Investigaram-se também os mecanismos moleculares que envolvem a associação entre apneia e telômeros. Um desses mediadores indicou que provavelmente a via molecular implicada é a inflamação. “Nos pacientes que usaram o placebo, a molécula se mostrou fator influente no comprimento dos telômeros. Já naqueles que usavam o CPAP não havia essa associação, mostrando que, além de sua importância já conhecida na redução do risco cardiovascular e metabólico, o aparelho diminui a inflamação e, consequentemente, atenua o encurtamento do telômero”, explica Tempaku.
 
“Os resultados deixam claro o papel do sono como fator protetor para o envelhecimento ou de risco para quem apresenta alguma alteração”, avalia Sergio Tufik, diretor do Instituto do Sono da Unifesp e coordenador do estudo. “Esse é um ótimo incentivo, pois a maioria das pessoas resiste a usar o CPAP.”
 
Pioneiro nos estudos sobre o sono no mundo, Tufik é o criador do projeto Estudo Epidemiológico do Sono (Episono), realizado a cada década desde 1986 para traçar um panorama completo do sono dos paulistanos sob a ótica da saúde pública.

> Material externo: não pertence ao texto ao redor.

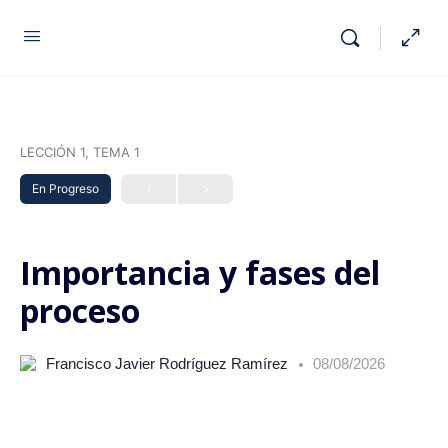
LECCIÓN 1, TEMA 1
En Progreso
Importancia y fases del
proceso
Francisco Javier Rodríguez Ramírez
08/08/2026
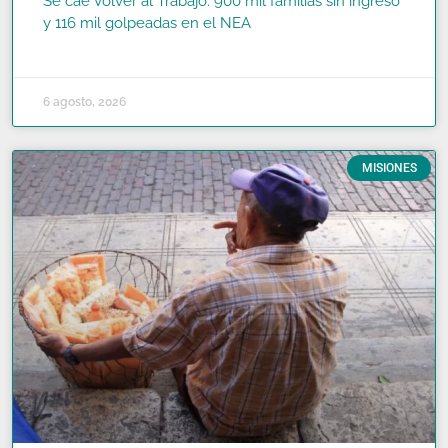
Se cae Volver al Trabajo: 900 mil familias sin ingreso
y 116 mil golpeadas en el NEA
READ MORE »
6 agosto, 2026
MISIONES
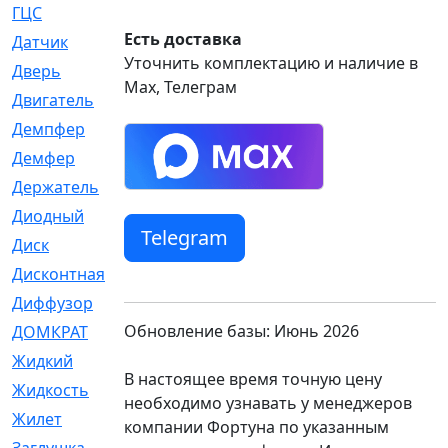
ГЦС
[74]
Есть доставка
Датчик
[969]
Уточнить комплектацию и наличие в
Дверь
[249]
Max, Телеграм
Двигатель
[64]
Демпфер
[2]
Демфер
[1]
Держатель
[5]
Диодный
[3]
Telegram
Диск
[418]
Дисконтная
[1]
Диффузор
[1]
Обновление базы: Июнь 2026
ДОМКРАТ
[1]
Жидкий
[5]
В настоящее время точную цену
Жидкость
[80]
необходимо узнавать у менеджеров
Жилет
[1]
компании Фортуна по указанным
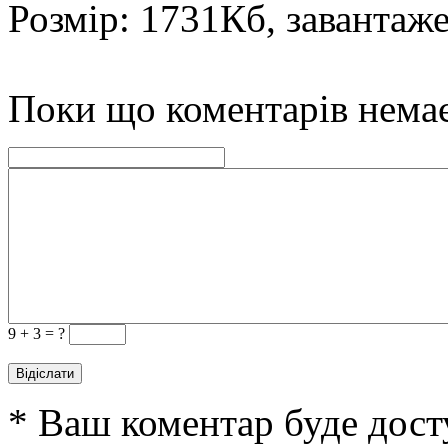
Розмір: 1731Кб, завантаж
Поки що коментарів нема
9 +
3 = ?
* Ваш коментар буде дост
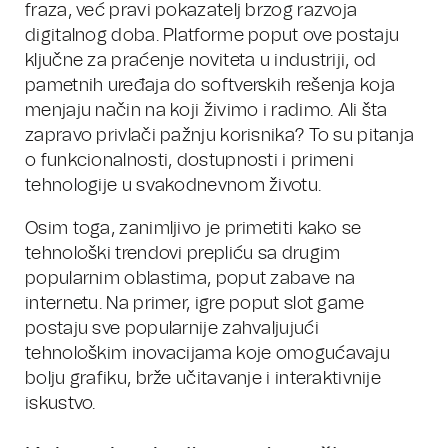
fraza, već pravi pokazatelj brzog razvoja
digitalnog doba. Platforme poput ove postaju
ključne za praćenje noviteta u industriji, od
pametnih uređaja do softverskih rešenja koja
menjaju način na koji živimo i radimo. Ali šta
zapravo privlači pažnju korisnika? To su pitanja
o funkcionalnosti, dostupnosti i primeni
tehnologije u svakodnevnom životu.
Osim toga, zanimljivo je primetiti kako se
tehnološki trendovi prepliću sa drugim
popularnim oblastima, poput zabave na
internetu. Na primer, igre poput slot game
postaju sve popularnije zahvaljujući
tehnološkim inovacijama koje omogućavaju
bolju grafiku, brže učitavanje i interaktivnije
iskustvo.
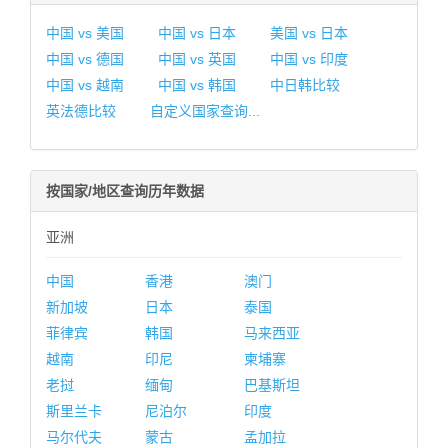
中国 vs 美国
中国 vs 日本
美国 vs 日本
中国 vs 德国
中国 vs 英国
中国 vs 印度
中国 vs 越南
中国 vs 韩国
中日韩比较
英法德比较
自定义国家查询...
按国家/地区查询历年数据
亚洲
中国
香港
澳门
新加坡
日本
泰国
菲律宾
韩国
马来西亚
越南
印尼
柬埔寨
老挝
缅甸
巴基斯坦
斯里兰卡
尼泊尔
印度
马尔代夫
蒙古
孟加拉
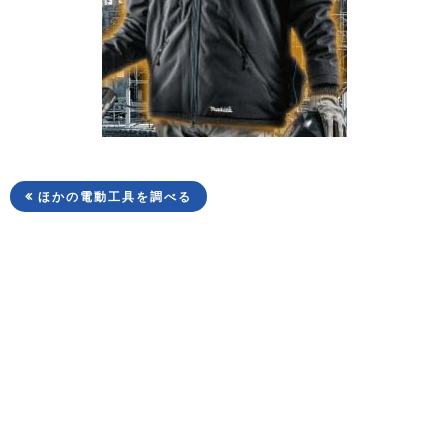
ほかの電動工具を調べる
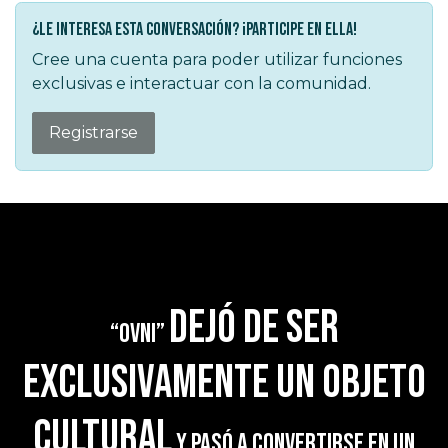
¿Le interesa esta conversación? ¡Participe en ella!
Cree una cuenta para poder utilizar funciones
exclusivas e interactuar con la comunidad.
Registrarse
dejó de ser
“OVNI”
exclusivamente un objeto
cultural
y pasó a convertirse en un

Além de estabelecer a prevalência de problemas como ronco, sonambulismo e insônia, o trabalho já rendeu a publicação de mais de 70 artigos em revistas científicas.
 
A edição de 2015 do Episono, que avaliou o tamanho do efeito do encurtamento dos telômeros num período de 10 anos, mostrou que ter apneia grave equivale a envelhecer 10 anos. Essa informação, somada às descobertas do trabalho atual, indicam o próximo caminho dos pesquisadores: trazer ainda mais atenção para a relação entre sono e envelhecimento.
 
“Dormir mal envelhece, está associado à mortalidade tanto quanto outras doenças. A apneia ocorre em 30% das pessoas”, afirma Tufik. “Mas a população está desassistida, pois nem o sistema público nem os convênios oferecem CPAP. E isso precisa mudar”, alerta o pesquisador.
 
A prevalência da apneia vem aumentando paralelamente ao avanço da obesidade – doenças associadas. Dados da Sociedade Brasileira de Cirurgia Bariátrica e Metabólica indicam que 70% dos obesos sofrem de distúrbio do sono – o índice chega a 80% no caso de obesidade mórbida.
 
Os principais sintomas da apneia obstrutiva do sono são ronco, fadiga diurna e diminuição da capacidade de concentração. O diagnóstico requer o exame de polissonografia. O tratamento, além do uso de CPAP, envolve mudança no estilo de vida, com perda de peso, redução no consumo de bebida alcoólica à noite e de remédios para dormir.